Antaeotricha dromica

Scientific classification
- Domain: Eukaryota
- Kingdom: Animalia
- Phylum: Arthropoda
- Class: Insecta
- Order: Lepidoptera
- Family: Depressariidae
- Genus: Antaeotricha
- Species: A. dromica
- Binomial name: Antaeotricha dromica (Meyrick, 1925)
- Synonyms: Stenoma dromica Meyrick, 1925;

= Antaeotricha dromica =

- Authority: (Meyrick, 1925)
- Synonyms: Stenoma dromica Meyrick, 1925

Species of moth

Antaeotricha dromica is a species of moth of the family Depressariidae. It is found in Brazil (Para).

The wingspan is 14–15 mm for males and about 16 mm for females. The forewings are ochreous-white irregularly mixed grey, the dorsal half more or less irregularly suffused grey, in males with a subcostal groove from the base to near the middle enclosing an expansible pencil of whitish hairs. There is a grey streak from the base of the costa above the fold, and a blackish line along the fold from the base to the linear blackish plical stigma. A very oblique dark grey streak is found from beneath the costa at one-fifth to the elongate dark grey first discal stigma, nearly above the plical. The second discal stigma is cloudy, dark fuscous, placed in some elongate fuscous suffusion, a very oblique dark fuscous line from the middle of the costa to just above this.
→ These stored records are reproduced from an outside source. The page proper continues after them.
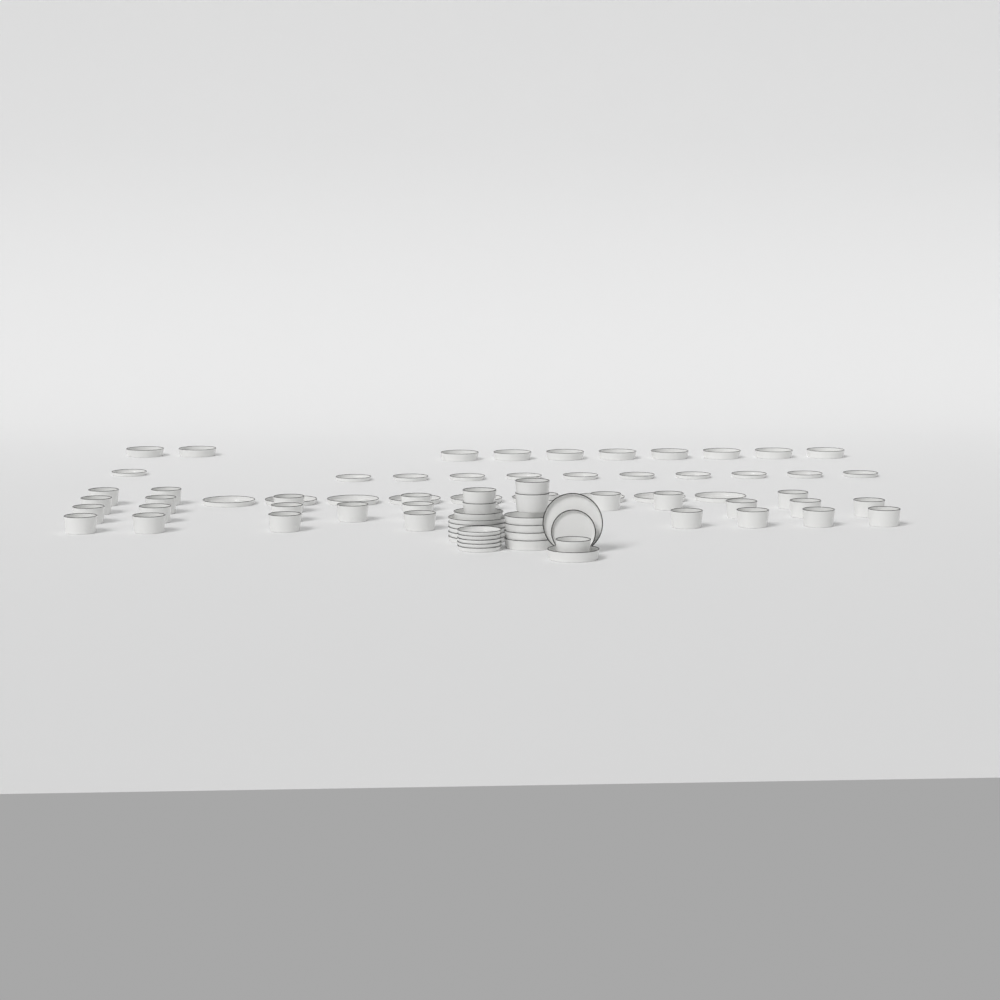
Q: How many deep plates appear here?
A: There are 16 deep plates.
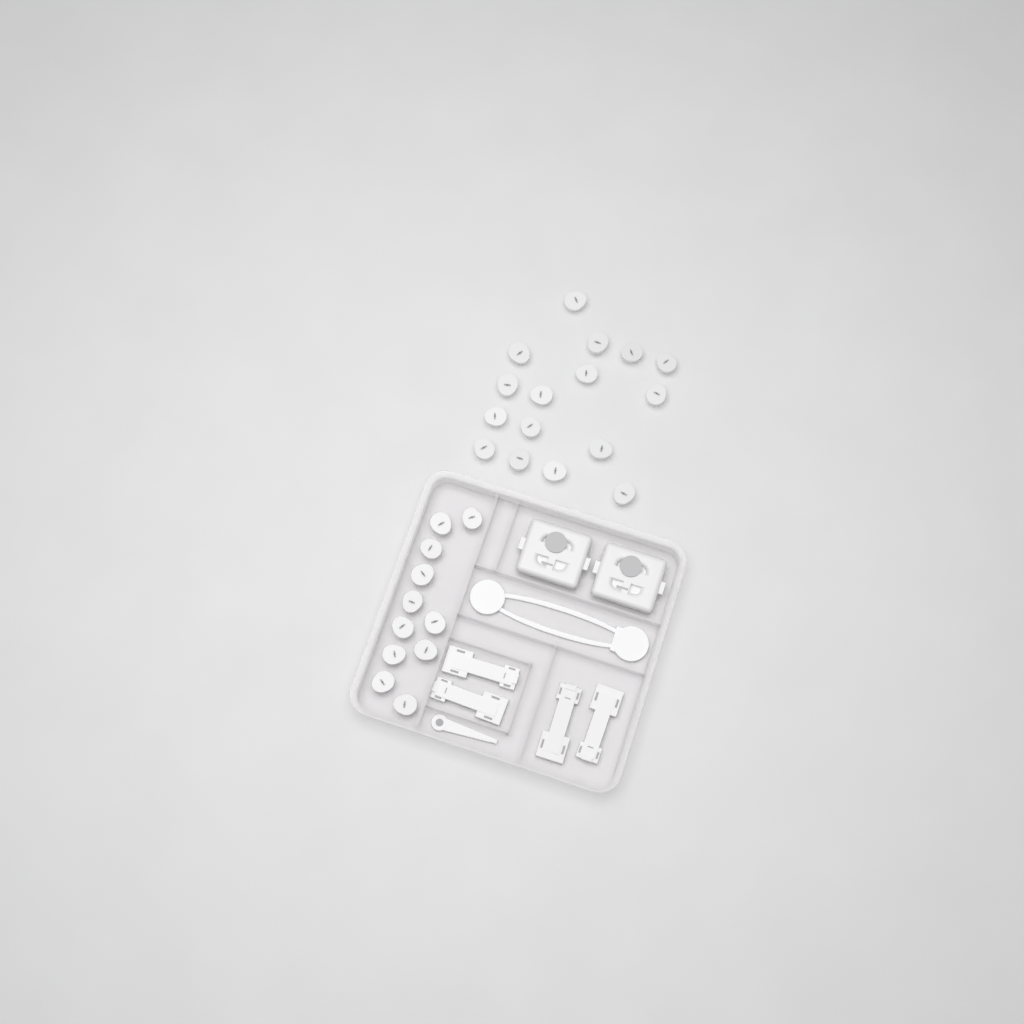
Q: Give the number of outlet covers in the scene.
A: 27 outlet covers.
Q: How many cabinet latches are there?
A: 4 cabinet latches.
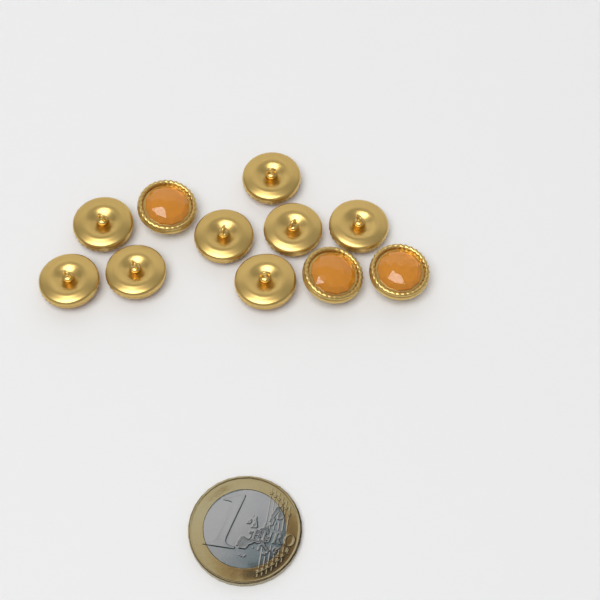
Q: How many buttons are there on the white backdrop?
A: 11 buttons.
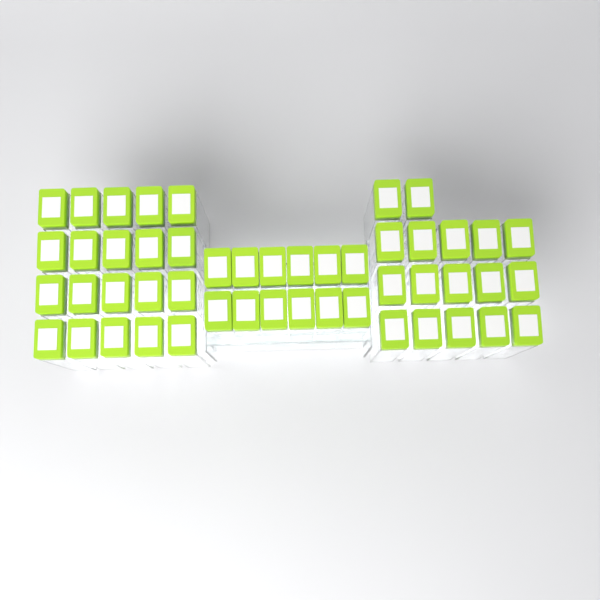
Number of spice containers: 49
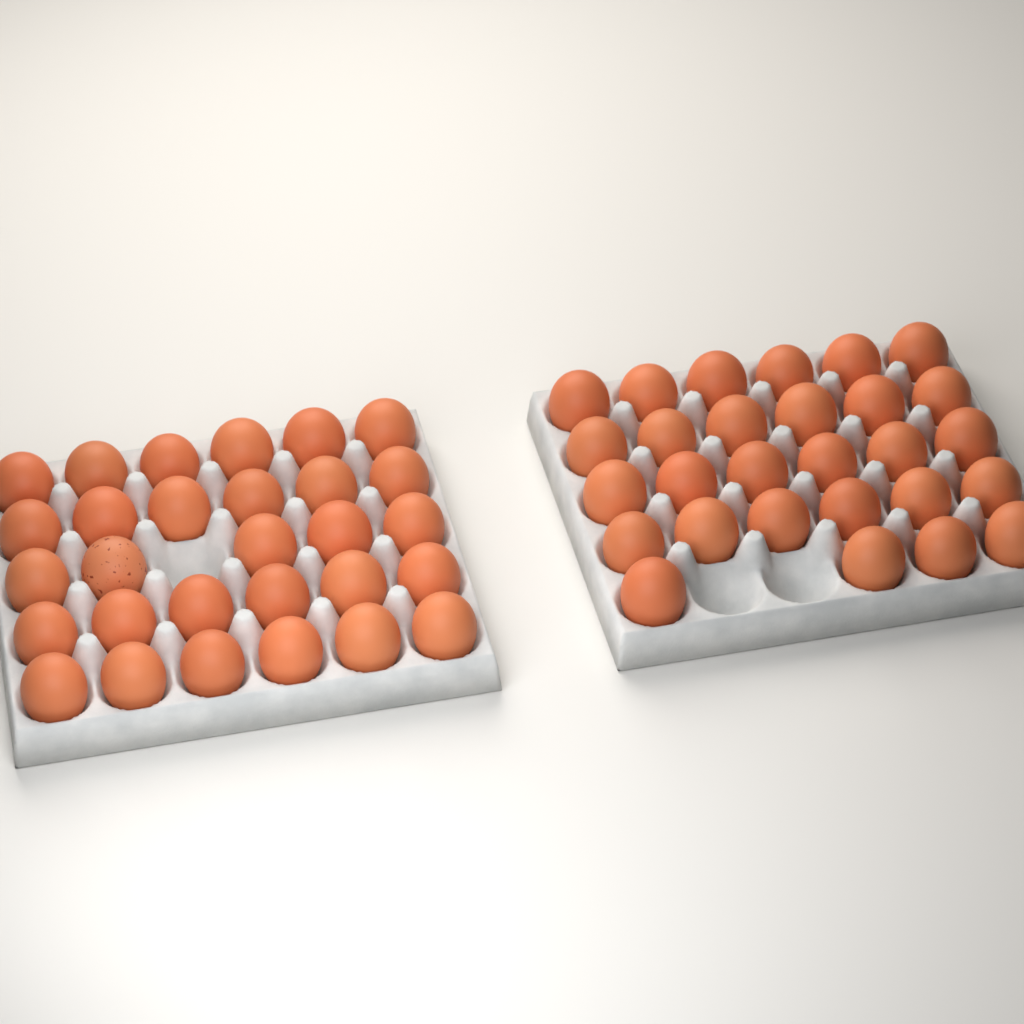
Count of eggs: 57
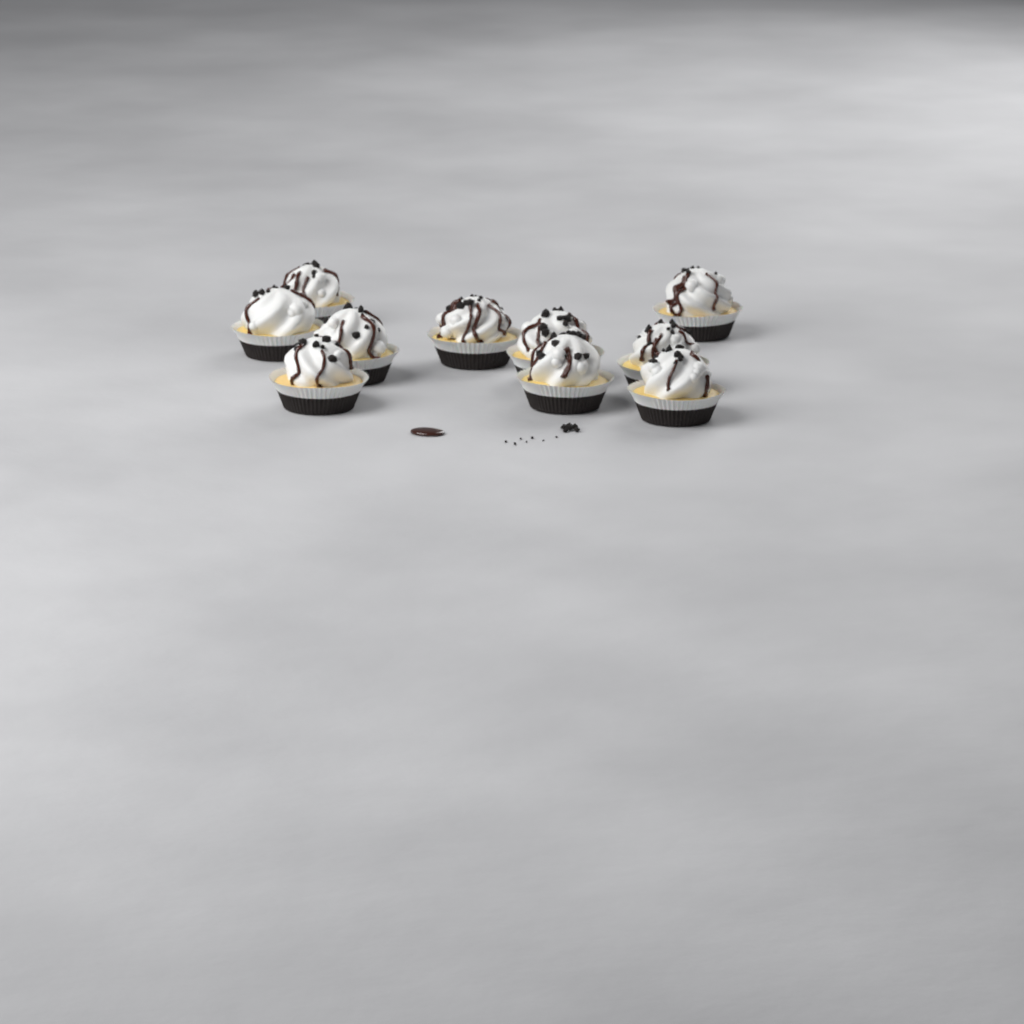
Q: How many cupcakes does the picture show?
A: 10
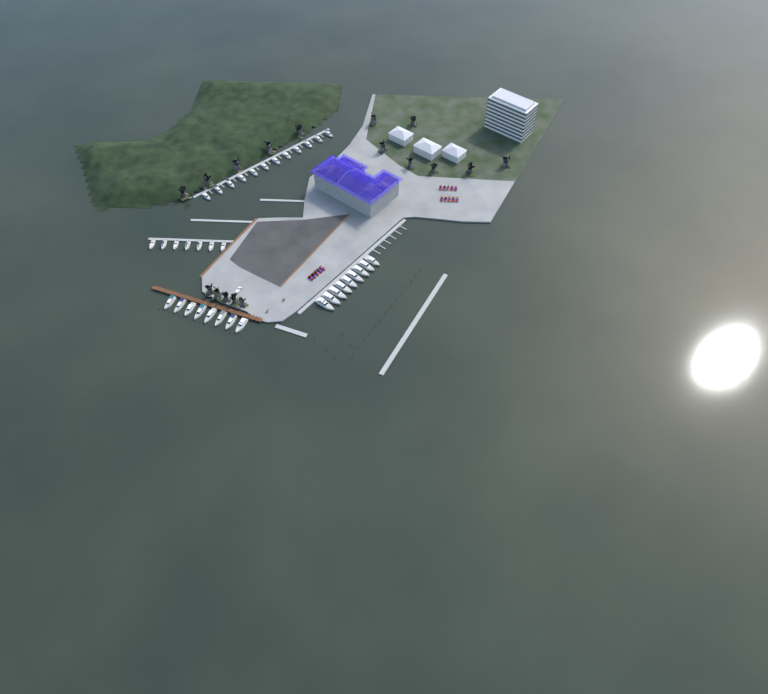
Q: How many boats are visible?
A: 36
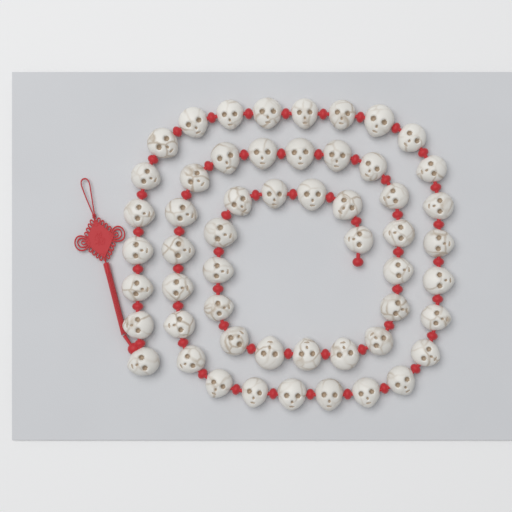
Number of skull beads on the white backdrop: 54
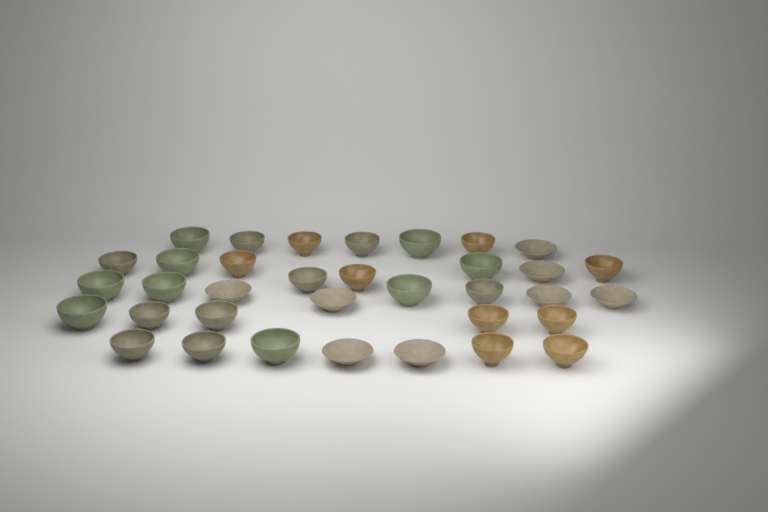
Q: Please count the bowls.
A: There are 35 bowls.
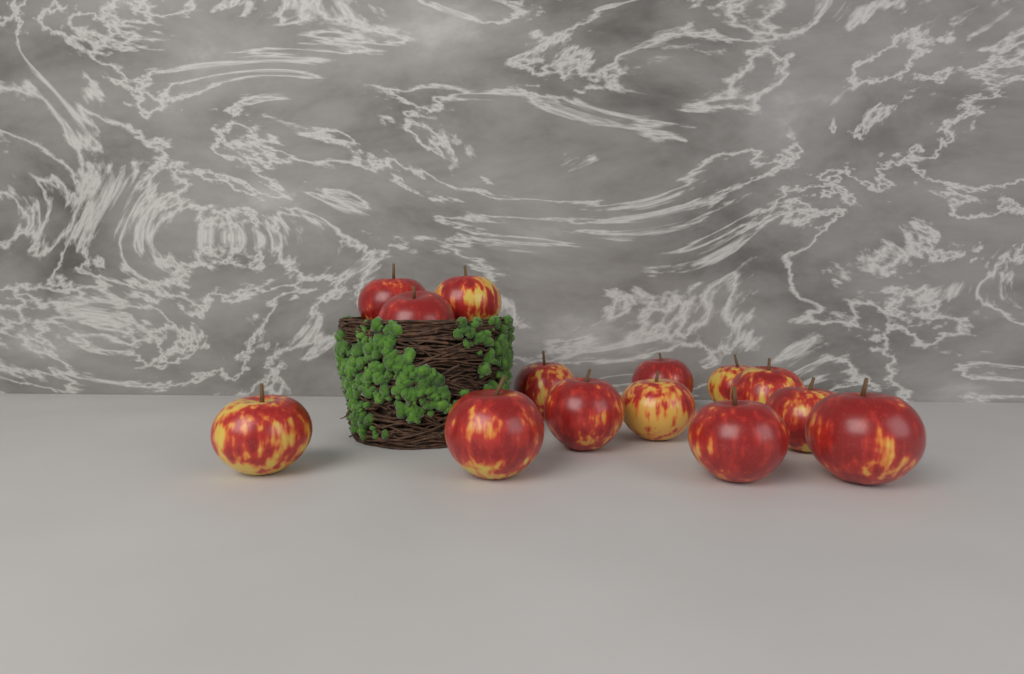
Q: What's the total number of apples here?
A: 14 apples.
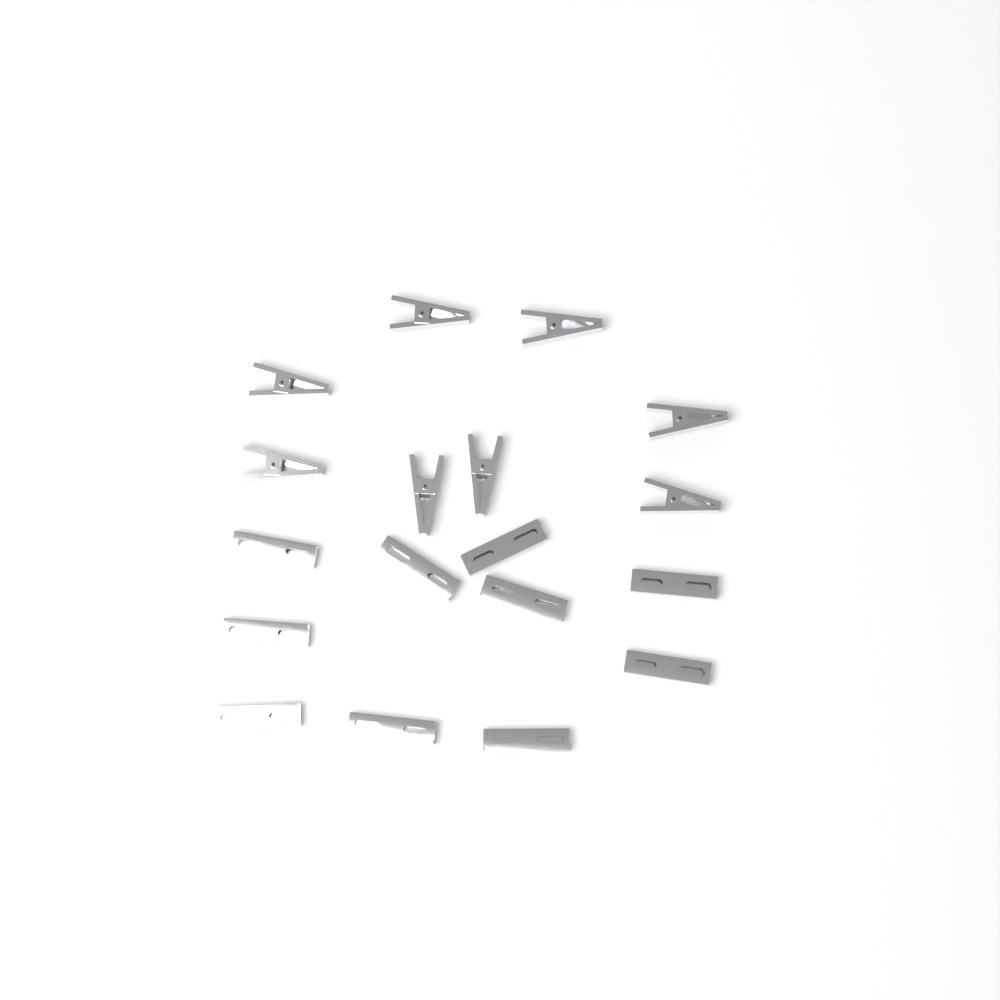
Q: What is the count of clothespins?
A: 18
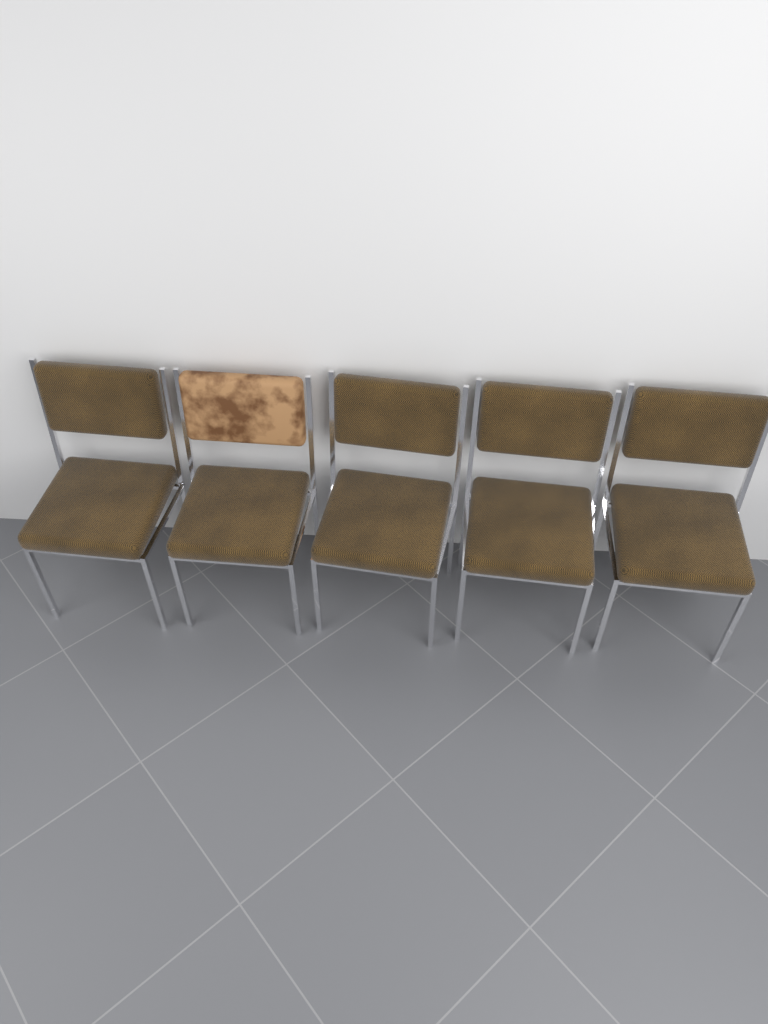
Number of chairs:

There is a semi-oval blotch of dark grey suffusion before the middle of the dorsum, and a triangular blotch towards the tornus, as well as a rather strongly curved dark fuscous line, thickened towards the extremities, from the costa at three-fourths to the dorsal end of the latter. About eight black marginal dots are found around the costa and termen, those on each side of the apex largest. The hindwings are grey.